New Constructions of Exceptional Simple Lie Superalgebras with Integer Cartan Matrix in Characteristics 3 and 5 via Tensor Categories

TL;DR

This paper introduces new methods using tensor categories to construct exceptional simple Lie superalgebras with integer Cartan matrices in characteristics 3 and 5, expanding the classification of modular Lie superalgebras.

Contribution

It presents novel constructions of exceptional Lie superalgebras in characteristics 3 and 5 via tensor categories, based on the classification by Bouarroudj, Grozman, and Leites.

Findings

Constructed new exceptional Lie superalgebras in characteristic 3 and 5.

Realized superalgebras as images of Lie algebras with nilpotent derivations.

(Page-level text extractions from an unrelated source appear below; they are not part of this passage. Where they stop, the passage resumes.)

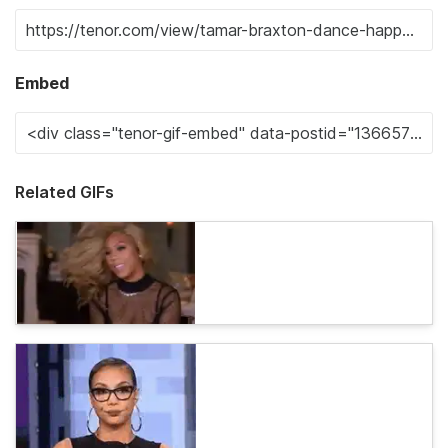
Embed
Related GIFs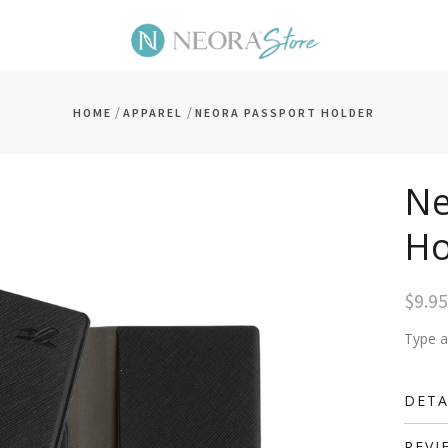
/
/
HOME
APPAREL
NEORA PASSPORT HOLDER
Ne
Ho
$9.95
Type a 
DETA
REVI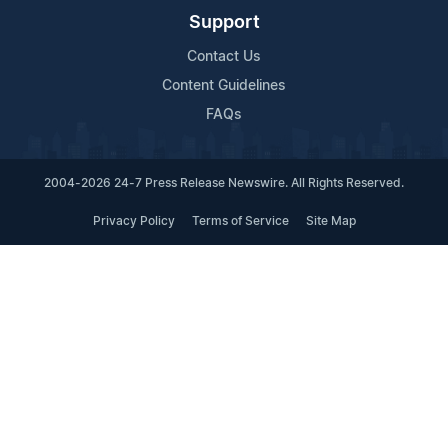
Support
Contact Us
Content Guidelines
FAQs
2004-2026 24-7 Press Release Newswire. All Rights Reserved.
Privacy Policy
Terms of Service
Site Map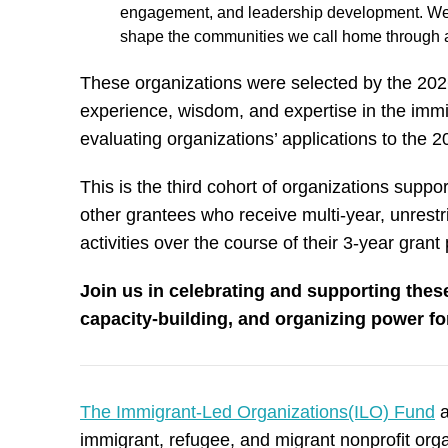
engagement, and leadership development. We cr
shape the communities we call home through a
These organizations were selected by the 20
experience, wisdom, and expertise in the immi
evaluating organizations’ applications to the
This is the third cohort of organizations supp
other grantees who receive multi-year, unrestr
activities over the course of their 3-year grant
Join us in celebrating and supporting these
capacity-building, and organizing power f
The Immigrant-Led Organizations(ILO) Fund
a
immigrant, refugee, and migrant nonprofit or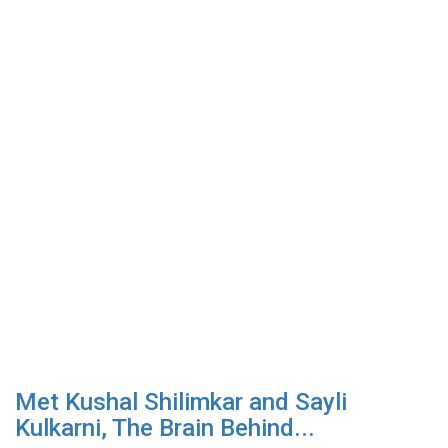
Met Kushal Shilimkar and Sayli
Kulkarni, The Brain Behind...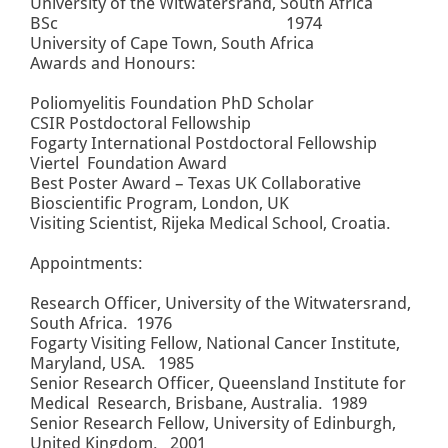
University of the Witwatersrand, South Africa
BSc 1974
University of Cape Town, South Africa
Awards and Honours:
Poliomyelitis Foundation PhD Scholar
CSIR Postdoctoral Fellowship
Fogarty International Postdoctoral Fellowship
Viertel Foundation Award
Best Poster Award – Texas UK Collaborative
Bioscientific Program, London, UK
Visiting Scientist, Rijeka Medical School, Croatia.
Appointments:
Research Officer, University of the Witwatersrand,
South Africa. 1976
Fogarty Visiting Fellow, National Cancer Institute,
Maryland, USA. 1985
Senior Research Officer, Queensland Institute for
Medical Research, Brisbane, Australia. 1989
Senior Research Fellow, University of Edinburgh,
United Kingdom. 2001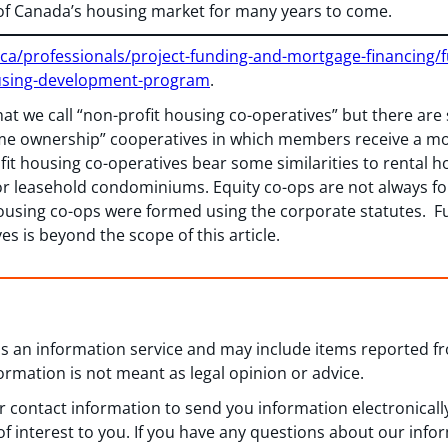
of Canada’s housing market for many years to come.
.ca/professionals/project-funding-and-mortgage-financing/
using-development-program
.
hat we call “non-profit housing co-operatives” but there are
me ownership” cooperatives in which members receive a mor
it housing co-operatives bear some similarities to rental h
d or leasehold condominiums. Equity co-ops are not always 
t housing co-ops were formed using the corporate statutes.
es is beyond the scope of this article.
 as an information service and may include items reported 
formation is not meant as legal opinion or advice.
 contact information to send you information electronically
f interest to you. If you have any questions about our info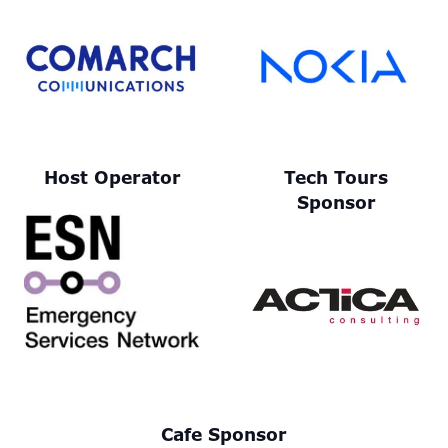
Host Operator
Tech Tours
Sponsor
Cafe Sponsor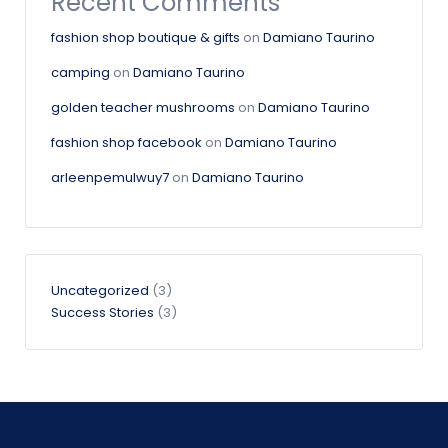
Recent Comments
fashion shop boutique & gifts
on
Damiano Taurino
camping
on
Damiano Taurino
golden teacher mushrooms
on
Damiano Taurino
fashion shop facebook
on
Damiano Taurino
arleenpemulwuy7
on
Damiano Taurino
Uncategorized
(3)
Success Stories
(3)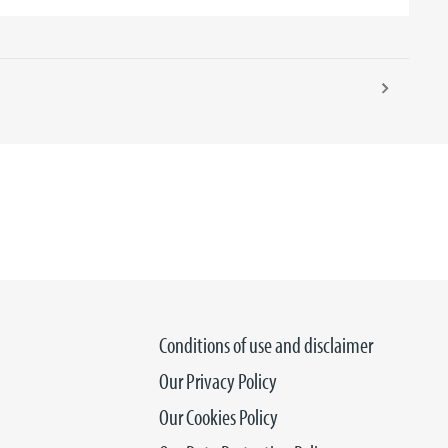
Conditions of use and disclaimer
Our Privacy Policy
Our Cookies Policy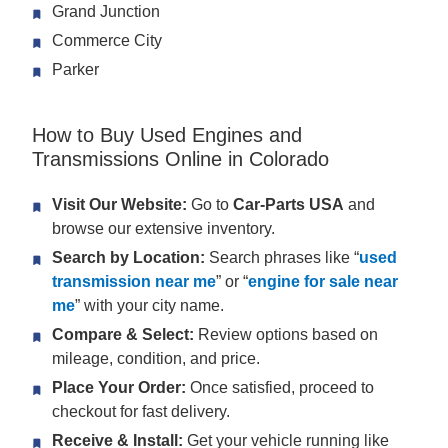
Grand Junction
Commerce City
Parker
How to Buy Used Engines and
Transmissions Online in Colorado
Visit Our Website:
Go to
Car-Parts USA
and
browse our extensive inventory.
Search by Location:
Search phrases like “
used
transmission near me
” or “
engine for sale near
me
” with your city name.
Compare & Select:
Review options based on
mileage, condition, and price.
Place Your Order:
Once satisfied, proceed to
checkout for fast delivery.
Receive & Install:
Get your vehicle running like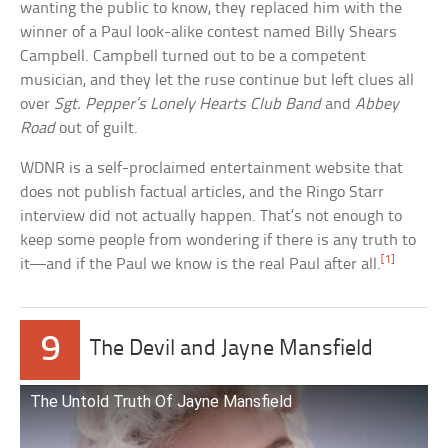
wanting the public to know, they replaced him with the
winner of a Paul look-alike contest named Billy Shears
Campbell. Campbell turned out to be a competent
musician, and they let the ruse continue but left clues all
over
Sgt. Pepper’s Lonely Hearts Club Band
and
Abbey
Road
out of guilt.
WDNR is a self-proclaimed entertainment website that
does not publish factual articles, and the Ringo Starr
interview did not actually happen. That’s not enough to
keep some people from wondering if there is any truth to
[1]
it—and if the Paul we know is the real Paul after all.
9
The Devil and Jayne Mansfield
The Untold Truth Of Jayne Mansfield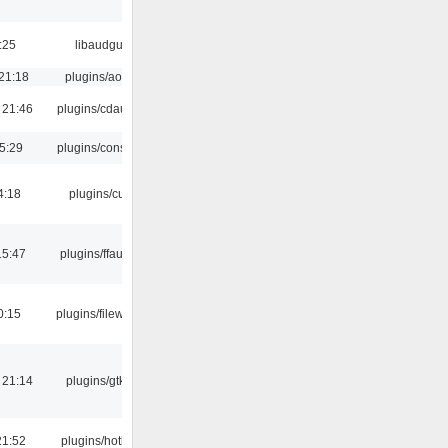
:25
libaudgui
21:18
plugins/aosd
 21:46
plugins/cdaudio
5:29
plugins/console
4:18
plugins/cue
15:47
plugins/ffaudio
0:15
plugins/filewriter
 21:14
plugins/gtkui
21:52
plugins/hotkey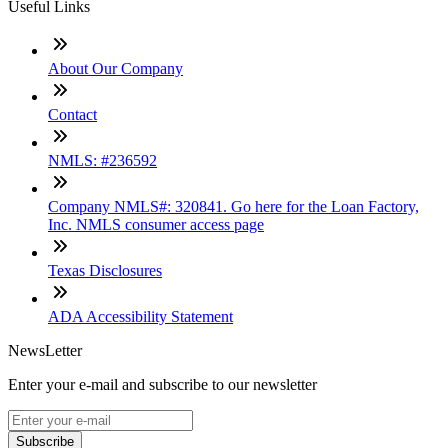
Useful Links
About Our Company
Contact
NMLS: #236592
Company NMLS#: 320841. Go here for the Loan Factory,
Inc. NMLS consumer access page
Texas Disclosures
ADA Accessibility Statement
NewsLetter
Enter your e-mail and subscribe to our newsletter
Subscribe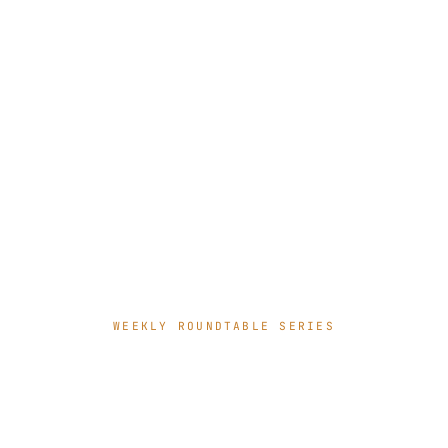
WEEKLY ROUNDTABLE SERIES
Where AI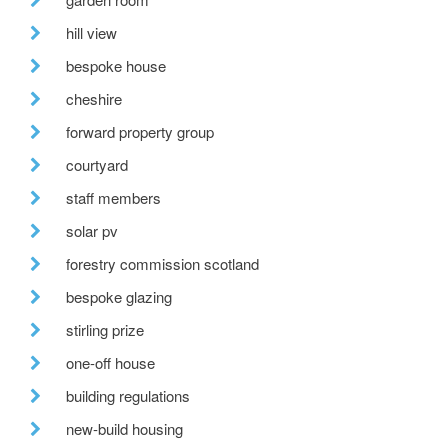
hill view
bespoke house
cheshire
forward property group
courtyard
staff members
solar pv
forestry commission scotland
bespoke glazing
stirling prize
one-off house
building regulations
new-build housing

Connected the constructions to the Verlinde category and semisimplification functors.

Abstract

Using tensor categories, we present new constructions of several of the exceptional simple Lie superalgebras with integer Cartan matrix in characteristic $p = 3$ and $p = 5$ from the complete classification of modular Lie superalgebras with indecomposable Cartan matrix and their simple subquotients over algebraically closed fields by Bouarroudj, Grozman, and Leites in 2009. Specifically, let $\mathbf{\alpha}_p$ denote the kernel of the Frobenius endomorphism on the additive group scheme $\mathbb{G}_a$ over an algebraically closed field of characteristic $p$. The Verlinde category $\mathrm{Ver}_p$ is the semisimplification of the representation category $\mathrm{Rep} \ \mathbf{\alpha}_p$, and $\mathrm{Ver}_p$ contains the category of super vector spaces as a full subcategory. Each exceptional Lie superalgebra we construct is realized as the image of an exceptional Lie algebra equipped with a nilpotent derivation of order at most $p$ under the semisimplification functor from $\mathrm{Rep} \ \mathbf{\alpha}_p$ to $\mathrm{Ver}_p$.